Take home test for a dev role in a European ride-hailing company.
Calculation of fare estimates based on geographic time series data describing drives.
The input will be a long CSV file describing drives.
Each line is of the form id_ride, lat, lng, timestamp and the file will be well-formed in the sense of no data multiplexing or time incosistencies.
- weed out outlier data. These are tuples that are probably due to faulty equipement and are skewed in relation to their previous data points.
- The input might be very long so we need to come up with a concurrent solution that scales well with input size.
We start reading through the input serially. This is done by the main goroutine. As we read in line by line (or tuple by tuple if you prefer) we fill in a temp bucket representing the current drive id. As soon as we see the next drive id we know that the bucket is full and we have all data for the previous drive id.
We then start a worker goroutine to process that drive concurrently and we go on with filling the next bucket. So, essentially we have a driver goroutine (the main goroutine) assigning work to worker goroutines. As the worker goroutines are usually a relativelly short computation we can expect their number to remain stable regardless of how long the driver goroutine (i.e. the input) might be. Which is, we expect this solution to scale well.

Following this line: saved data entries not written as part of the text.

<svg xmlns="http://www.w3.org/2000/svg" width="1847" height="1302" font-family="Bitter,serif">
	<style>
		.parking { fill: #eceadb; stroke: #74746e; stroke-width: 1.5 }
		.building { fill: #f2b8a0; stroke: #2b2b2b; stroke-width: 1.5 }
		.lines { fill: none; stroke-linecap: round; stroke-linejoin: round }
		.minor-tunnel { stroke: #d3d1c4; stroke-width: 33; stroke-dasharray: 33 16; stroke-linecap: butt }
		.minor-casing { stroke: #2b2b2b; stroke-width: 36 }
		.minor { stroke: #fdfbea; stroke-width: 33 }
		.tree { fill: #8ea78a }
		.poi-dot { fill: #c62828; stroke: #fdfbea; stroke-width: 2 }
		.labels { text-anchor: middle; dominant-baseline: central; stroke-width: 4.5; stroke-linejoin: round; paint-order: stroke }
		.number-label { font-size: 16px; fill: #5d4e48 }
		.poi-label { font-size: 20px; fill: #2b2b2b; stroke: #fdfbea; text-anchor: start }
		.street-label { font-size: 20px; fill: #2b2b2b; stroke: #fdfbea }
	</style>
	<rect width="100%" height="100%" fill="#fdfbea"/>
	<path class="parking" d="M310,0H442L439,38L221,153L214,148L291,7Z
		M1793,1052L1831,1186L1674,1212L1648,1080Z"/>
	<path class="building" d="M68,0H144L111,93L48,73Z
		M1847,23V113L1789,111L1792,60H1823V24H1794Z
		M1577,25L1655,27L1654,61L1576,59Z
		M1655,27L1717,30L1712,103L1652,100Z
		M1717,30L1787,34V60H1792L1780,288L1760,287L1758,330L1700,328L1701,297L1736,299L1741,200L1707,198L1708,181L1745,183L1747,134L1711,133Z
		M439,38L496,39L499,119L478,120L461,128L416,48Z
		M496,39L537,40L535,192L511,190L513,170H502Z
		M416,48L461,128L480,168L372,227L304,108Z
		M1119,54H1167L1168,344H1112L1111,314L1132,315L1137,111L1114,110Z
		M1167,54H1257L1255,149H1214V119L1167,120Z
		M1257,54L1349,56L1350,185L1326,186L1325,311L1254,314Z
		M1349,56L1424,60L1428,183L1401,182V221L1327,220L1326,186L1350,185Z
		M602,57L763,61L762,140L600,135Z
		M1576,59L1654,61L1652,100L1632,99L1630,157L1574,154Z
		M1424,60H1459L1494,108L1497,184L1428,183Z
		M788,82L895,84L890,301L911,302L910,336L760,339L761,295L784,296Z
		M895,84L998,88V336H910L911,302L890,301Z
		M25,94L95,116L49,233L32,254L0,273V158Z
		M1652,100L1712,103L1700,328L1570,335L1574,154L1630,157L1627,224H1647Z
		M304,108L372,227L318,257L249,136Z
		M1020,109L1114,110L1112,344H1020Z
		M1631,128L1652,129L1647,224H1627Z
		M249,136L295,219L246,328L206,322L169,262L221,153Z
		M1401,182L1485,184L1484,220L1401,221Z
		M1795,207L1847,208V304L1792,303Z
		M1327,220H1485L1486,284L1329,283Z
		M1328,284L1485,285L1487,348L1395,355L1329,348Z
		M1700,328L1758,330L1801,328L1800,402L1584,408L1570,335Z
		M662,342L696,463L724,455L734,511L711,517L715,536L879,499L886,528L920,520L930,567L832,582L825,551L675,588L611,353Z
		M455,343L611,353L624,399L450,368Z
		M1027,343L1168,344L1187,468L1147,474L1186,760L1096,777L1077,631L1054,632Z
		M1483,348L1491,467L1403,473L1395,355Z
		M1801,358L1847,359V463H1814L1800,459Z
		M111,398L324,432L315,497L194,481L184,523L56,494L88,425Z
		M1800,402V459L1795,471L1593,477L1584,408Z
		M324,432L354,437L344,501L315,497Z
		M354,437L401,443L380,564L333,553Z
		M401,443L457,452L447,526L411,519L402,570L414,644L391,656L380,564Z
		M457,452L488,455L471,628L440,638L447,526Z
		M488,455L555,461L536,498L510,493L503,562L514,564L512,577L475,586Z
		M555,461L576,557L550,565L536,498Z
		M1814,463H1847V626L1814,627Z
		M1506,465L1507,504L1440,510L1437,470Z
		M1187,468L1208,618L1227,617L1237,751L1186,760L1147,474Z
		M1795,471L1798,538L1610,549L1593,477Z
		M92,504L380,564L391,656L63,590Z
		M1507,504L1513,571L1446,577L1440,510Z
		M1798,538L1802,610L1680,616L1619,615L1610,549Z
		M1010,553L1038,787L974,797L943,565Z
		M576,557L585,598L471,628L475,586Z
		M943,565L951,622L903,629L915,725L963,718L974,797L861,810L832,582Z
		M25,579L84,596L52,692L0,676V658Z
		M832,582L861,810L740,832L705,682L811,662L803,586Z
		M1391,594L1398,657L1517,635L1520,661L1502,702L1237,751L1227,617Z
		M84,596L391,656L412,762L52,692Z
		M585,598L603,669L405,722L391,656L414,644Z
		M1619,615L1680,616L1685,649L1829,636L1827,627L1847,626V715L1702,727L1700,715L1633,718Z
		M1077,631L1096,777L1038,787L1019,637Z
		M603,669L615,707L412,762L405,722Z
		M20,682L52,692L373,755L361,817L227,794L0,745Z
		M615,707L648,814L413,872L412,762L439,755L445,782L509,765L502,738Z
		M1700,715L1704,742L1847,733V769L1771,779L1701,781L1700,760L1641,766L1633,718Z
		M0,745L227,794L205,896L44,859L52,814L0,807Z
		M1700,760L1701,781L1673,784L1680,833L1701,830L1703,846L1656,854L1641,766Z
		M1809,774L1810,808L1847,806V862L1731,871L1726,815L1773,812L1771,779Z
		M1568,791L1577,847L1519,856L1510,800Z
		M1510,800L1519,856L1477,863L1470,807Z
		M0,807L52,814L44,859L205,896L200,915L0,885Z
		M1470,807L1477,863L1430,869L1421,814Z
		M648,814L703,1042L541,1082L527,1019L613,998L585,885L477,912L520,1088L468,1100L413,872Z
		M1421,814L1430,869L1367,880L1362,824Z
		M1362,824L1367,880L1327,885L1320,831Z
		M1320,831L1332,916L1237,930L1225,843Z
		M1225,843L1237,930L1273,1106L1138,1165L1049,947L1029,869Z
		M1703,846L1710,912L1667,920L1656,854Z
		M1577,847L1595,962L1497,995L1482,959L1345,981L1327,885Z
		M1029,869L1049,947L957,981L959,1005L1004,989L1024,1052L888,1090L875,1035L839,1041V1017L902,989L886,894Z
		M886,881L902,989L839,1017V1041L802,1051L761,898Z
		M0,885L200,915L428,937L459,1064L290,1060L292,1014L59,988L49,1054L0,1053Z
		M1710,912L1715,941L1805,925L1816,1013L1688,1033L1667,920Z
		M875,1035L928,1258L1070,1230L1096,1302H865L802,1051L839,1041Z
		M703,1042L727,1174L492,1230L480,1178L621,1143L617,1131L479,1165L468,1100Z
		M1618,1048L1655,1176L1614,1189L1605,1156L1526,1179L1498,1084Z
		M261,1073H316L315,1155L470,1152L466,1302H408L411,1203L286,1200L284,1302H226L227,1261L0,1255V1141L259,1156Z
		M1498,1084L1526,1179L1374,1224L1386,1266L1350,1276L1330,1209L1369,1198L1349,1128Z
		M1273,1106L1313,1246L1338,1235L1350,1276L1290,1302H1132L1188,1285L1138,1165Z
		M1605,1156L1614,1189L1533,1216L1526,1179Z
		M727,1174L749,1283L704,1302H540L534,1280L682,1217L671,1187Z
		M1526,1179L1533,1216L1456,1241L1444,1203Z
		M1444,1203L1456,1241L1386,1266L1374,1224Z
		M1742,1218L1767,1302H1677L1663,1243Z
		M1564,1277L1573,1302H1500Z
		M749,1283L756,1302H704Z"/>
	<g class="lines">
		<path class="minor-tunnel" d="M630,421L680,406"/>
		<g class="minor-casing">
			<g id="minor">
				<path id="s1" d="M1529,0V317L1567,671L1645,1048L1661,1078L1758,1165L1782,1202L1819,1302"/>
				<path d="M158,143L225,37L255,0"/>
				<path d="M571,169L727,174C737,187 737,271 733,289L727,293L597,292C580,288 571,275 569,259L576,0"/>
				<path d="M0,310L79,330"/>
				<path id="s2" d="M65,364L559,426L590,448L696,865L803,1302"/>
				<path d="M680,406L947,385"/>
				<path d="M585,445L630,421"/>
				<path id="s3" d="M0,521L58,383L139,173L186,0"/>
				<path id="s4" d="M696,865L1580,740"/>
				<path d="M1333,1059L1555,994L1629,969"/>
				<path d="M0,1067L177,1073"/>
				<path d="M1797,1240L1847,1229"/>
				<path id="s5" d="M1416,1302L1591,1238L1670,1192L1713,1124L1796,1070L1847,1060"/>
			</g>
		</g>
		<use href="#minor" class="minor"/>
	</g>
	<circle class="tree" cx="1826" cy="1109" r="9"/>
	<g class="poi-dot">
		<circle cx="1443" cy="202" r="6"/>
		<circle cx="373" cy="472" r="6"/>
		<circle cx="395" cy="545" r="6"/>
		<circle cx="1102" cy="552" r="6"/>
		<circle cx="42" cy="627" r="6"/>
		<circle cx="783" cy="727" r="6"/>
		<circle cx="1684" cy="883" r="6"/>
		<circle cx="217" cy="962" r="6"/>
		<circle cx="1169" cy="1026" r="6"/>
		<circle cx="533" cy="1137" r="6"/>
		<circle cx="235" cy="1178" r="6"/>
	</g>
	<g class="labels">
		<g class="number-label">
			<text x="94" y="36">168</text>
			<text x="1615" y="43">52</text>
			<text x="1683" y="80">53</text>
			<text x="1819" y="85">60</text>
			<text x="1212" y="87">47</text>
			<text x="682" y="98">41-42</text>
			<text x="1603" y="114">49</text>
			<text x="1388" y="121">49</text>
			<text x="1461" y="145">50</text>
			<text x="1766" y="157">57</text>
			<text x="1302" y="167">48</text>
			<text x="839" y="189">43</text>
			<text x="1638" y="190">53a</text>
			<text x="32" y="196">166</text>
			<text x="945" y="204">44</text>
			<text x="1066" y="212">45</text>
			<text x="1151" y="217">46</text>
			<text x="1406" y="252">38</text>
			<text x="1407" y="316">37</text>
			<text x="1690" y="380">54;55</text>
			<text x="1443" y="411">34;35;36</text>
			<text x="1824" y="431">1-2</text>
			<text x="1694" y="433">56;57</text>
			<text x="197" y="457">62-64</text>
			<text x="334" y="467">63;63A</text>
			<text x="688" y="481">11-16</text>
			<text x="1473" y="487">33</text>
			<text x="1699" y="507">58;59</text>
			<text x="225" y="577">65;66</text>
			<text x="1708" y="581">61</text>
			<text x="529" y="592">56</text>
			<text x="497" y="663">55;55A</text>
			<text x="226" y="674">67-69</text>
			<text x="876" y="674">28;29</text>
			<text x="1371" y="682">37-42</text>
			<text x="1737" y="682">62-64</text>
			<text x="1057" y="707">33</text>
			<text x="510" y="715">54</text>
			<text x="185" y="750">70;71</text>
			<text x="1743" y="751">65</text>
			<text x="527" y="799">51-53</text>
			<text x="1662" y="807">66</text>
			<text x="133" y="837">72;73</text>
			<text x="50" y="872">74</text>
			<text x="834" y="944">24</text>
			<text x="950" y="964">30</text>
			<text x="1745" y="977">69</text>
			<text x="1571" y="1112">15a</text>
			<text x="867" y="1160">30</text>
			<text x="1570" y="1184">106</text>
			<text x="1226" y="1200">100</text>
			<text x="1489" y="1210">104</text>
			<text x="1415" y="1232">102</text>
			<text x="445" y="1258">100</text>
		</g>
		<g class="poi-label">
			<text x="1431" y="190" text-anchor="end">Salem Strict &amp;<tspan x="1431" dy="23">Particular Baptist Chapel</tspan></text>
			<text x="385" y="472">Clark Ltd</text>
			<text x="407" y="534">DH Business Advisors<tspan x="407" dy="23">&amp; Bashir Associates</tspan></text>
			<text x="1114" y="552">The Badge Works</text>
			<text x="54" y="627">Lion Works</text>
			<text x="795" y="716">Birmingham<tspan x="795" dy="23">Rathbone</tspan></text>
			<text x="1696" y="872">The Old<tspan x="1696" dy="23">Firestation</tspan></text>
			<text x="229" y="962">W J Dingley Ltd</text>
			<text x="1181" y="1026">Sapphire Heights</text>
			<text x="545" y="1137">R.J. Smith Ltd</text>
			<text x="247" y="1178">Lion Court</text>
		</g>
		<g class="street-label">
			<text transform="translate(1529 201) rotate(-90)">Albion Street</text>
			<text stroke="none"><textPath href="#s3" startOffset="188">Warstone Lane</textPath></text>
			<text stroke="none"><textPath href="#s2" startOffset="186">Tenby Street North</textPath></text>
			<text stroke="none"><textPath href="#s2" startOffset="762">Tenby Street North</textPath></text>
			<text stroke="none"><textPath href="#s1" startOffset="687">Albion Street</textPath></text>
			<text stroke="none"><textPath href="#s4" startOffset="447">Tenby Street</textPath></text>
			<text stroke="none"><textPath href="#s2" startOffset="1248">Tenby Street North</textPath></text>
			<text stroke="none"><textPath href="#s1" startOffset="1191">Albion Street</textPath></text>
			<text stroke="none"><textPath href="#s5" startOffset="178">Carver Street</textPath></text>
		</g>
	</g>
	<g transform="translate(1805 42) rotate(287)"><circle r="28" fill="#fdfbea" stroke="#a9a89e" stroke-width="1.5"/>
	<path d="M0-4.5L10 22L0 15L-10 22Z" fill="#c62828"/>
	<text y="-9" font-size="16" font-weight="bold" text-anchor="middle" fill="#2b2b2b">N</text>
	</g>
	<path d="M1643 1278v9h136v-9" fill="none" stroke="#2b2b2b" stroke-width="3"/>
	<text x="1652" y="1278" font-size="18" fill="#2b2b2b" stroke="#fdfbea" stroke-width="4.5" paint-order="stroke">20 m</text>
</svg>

A merger goroutine is awaiting the results of the worker routines and whenever it gets a new result it appends it to the results file. Again this is a stable routine both in mem usage and in computation time (O(1) to read a result and append it to file) so we expect this too to scale well with input size.
Waitgroups are used to guard against premature program termination.
make build
make test
(Runs unit tests first, end to end test afterwards)
POSIX system to run e2e tests (tehy use bash and standard POSIX tooling such as sort)
Atm we do not guard against the case of the first geo point of a drive being an outlier. We're out of time but we think that for a first iteration its probably an acceptable low risk (I guess every ride starts from a stationary position so the chances of the starting point being a faulty one are minimal even with dodgy GPS equipment).